Editing Slavery Out of the Constitution
Originalists must be careful not to overlook the fact that the Constitution had as one of its primary intentions the protection of slave property?
Charles Krauthammer this morning praises Republicans for upholding "constitutionalism," which Krauthammer defines as
the intellectual counterpart and spiritual progeny of the “originalism” movement in jurisprudence. Judicial “originalists” (led by Antonin Scalia and other notable conservative jurists) insist that legal interpretation be bound by the text of the Constitution as understood by those who wrote it and their contemporaries.
But this call to intellectual arms raises a question. The Constitution "as understood by those who wrote it and their contemporaries" had as one of its primary intentions the protection of slave property.
Article IV, Section 2 required free states to return runaway slaves to their owners.
Article I, Section 2 - the notorious “three-fifths clause” - conferred disproportionate power within the national government to slaveholding states. (Absent the 3/5 clause, for example, John Adams would have defeated Thomas Jefferson in the presidential election of 1800.)
That same three-fifths clause also effectively prohibited Congress from using its taxing power to suppress slavery.
Article I, Section 9, protected the slave trade for 20 years, also creating a 20 year window for slave states to bulk up their numbers under the 3/5 clause.
Slaves were among the most valuable forms of property protected by the Fifth Amendment: by some calculations, the cash value of the slave property of the South exceeded the value of all real estate in the South.
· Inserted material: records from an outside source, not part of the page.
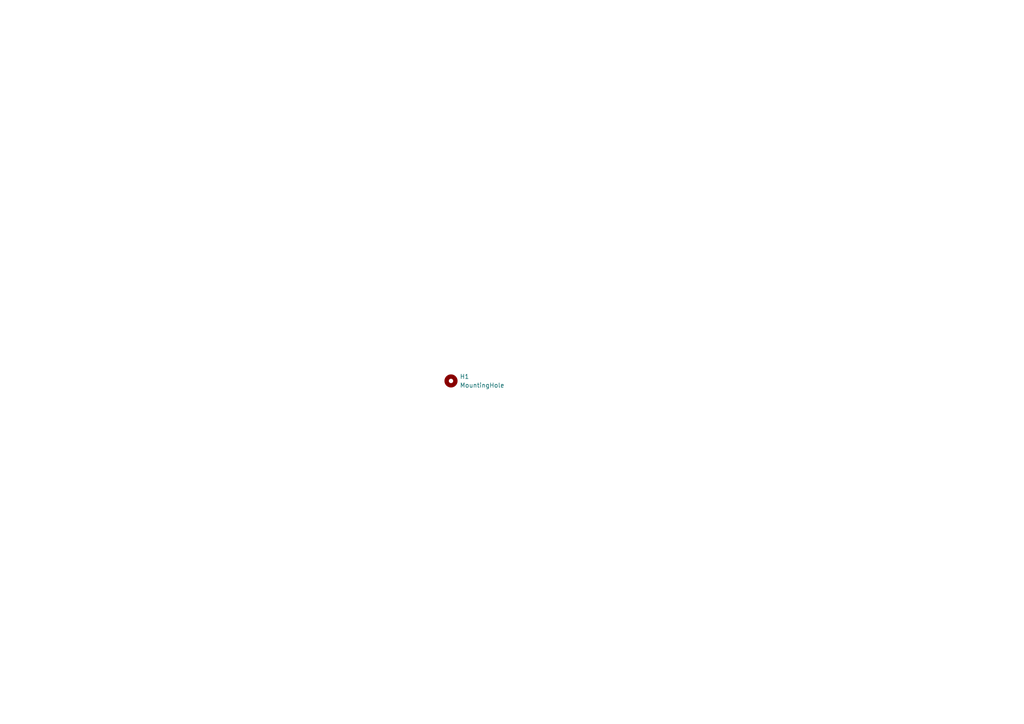
<source format=kicad_sch>
(kicad_sch
	(version 20250114)
	(generator "eeschema")
	(generator_version "9.0")
	(uuid "a2f7599c-98e5-4e14-9734-c7ad04ce8363")
	(paper "A4")
	
	(symbol
		(lib_id "Mechanical:MountingHole")
		(at 130.81 110.49 0)
		(unit 1)
		(exclude_from_sim no)
		(in_bom no)
		(on_board yes)
		(dnp no)
		(fields_autoplaced yes)
		(uuid "bdb748b0-9c9c-4481-a967-1d7522ebd150")
		(property "Reference" "H1"
			(at 133.35 109.2199 0)
			(effects
				(font
					(size 1.27 1.27)
				)
				(justify left)
			)
		)
		(property "Value" "MountingHole"
			(at 133.35 111.7599 0)
			(effects
				(font
					(size 1.27 1.27)
				)
				(justify left)
			)
		)
		(property "Footprint" "MountingHole:MountingHole_5mm_Pad"
			(at 130.81 110.49 0)
			(effects
				(font
					(size 1.27 1.27)
				)
				(hide yes)
			)
		)
		(property "Datasheet" "~"
			(at 130.81 110.49 0)
			(effects
				(font
					(size 1.27 1.27)
				)
				(hide yes)
			)
		)
		(property "Description" "Mounting Hole without connection"
			(at 130.81 110.49 0)
			(effects
				(font
					(size 1.27 1.27)
				)
				(hide yes)
			)
		)
		(instances
			(project ""
				(path "/a2f7599c-98e5-4e14-9734-c7ad04ce8363"
					(reference "H1")
					(unit 1)
				)
			)
		)
	)
	(sheet_instances
		(path "/"
			(page "1")
		)
	)
	(embedded_fonts no)
)

</source>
Slavery was not some minor dispensable detail. It was integral to the whole system of government as originally intended, and it took a terrible war to put an end to the consequences of that original intent.
(One of the most poignantly ignorant things said during the debate over the reading of the Constitution was this, at the Ace of Spades blog: "[L]et's maybe be a little reverential about observing the rules that have kept this a functioning, peaceful democracy for 230 years." A peaceful democracy for 230 years? Tell it at Gettysburg.)
Slavery has been dead and gone a long time, and a busy modern Congress facing a huge array of urgent business has no particular need to re-debate issues settled a century and a half ago. But - BUT! - if you noisily proclaim your intention to rededicate the US government to - in Krauthammer's phrase- the original intent of the authors of the Constitution, there's something more than a little creepy about editing the document in ways precisely and specifically intended to conceal one of the most important elements of that intent.
UPDATE:
Commenters below ask: what's wrong with reading aloud the text of the Constitution as now in force? Answer: of course nothing.*
My blog post concerned a different point, Charles Krauthammer's suggestion that the new "constitutionalism" we are hearing about is a movement devoted to enforcing the Constitution (in Dr K's words) "as understood by those who wrote it and their contemporaries."
It is if we want to understand that constitution - the Constitution as written in 1787 - that the excision of slavery references becomes so troublesome. The commenters who say that slavery has been removed from the Constitution of 2010 are correct. But you can't simultaneously say that the "real" Constitution is the Constitution that people had in mind in 1787 - and then only partially reproduce that 1787 Constitution as it was. On the other hand, if what matters is the Constitution as we have it, then James Bingham is as much a framer of the Constitution as John Madison - and the ideas and beliefs of the winners of the Civil War are as relevant to the meaning of the Constitution as the ideas and beliefs of the winners of the Revolutionary War.
* Other of course than the not very subtle insinutation that your political opponents are less respectful of the Constitution than you, but then the Democrats did a lot of that during the Bush years. Turnabout is fair play.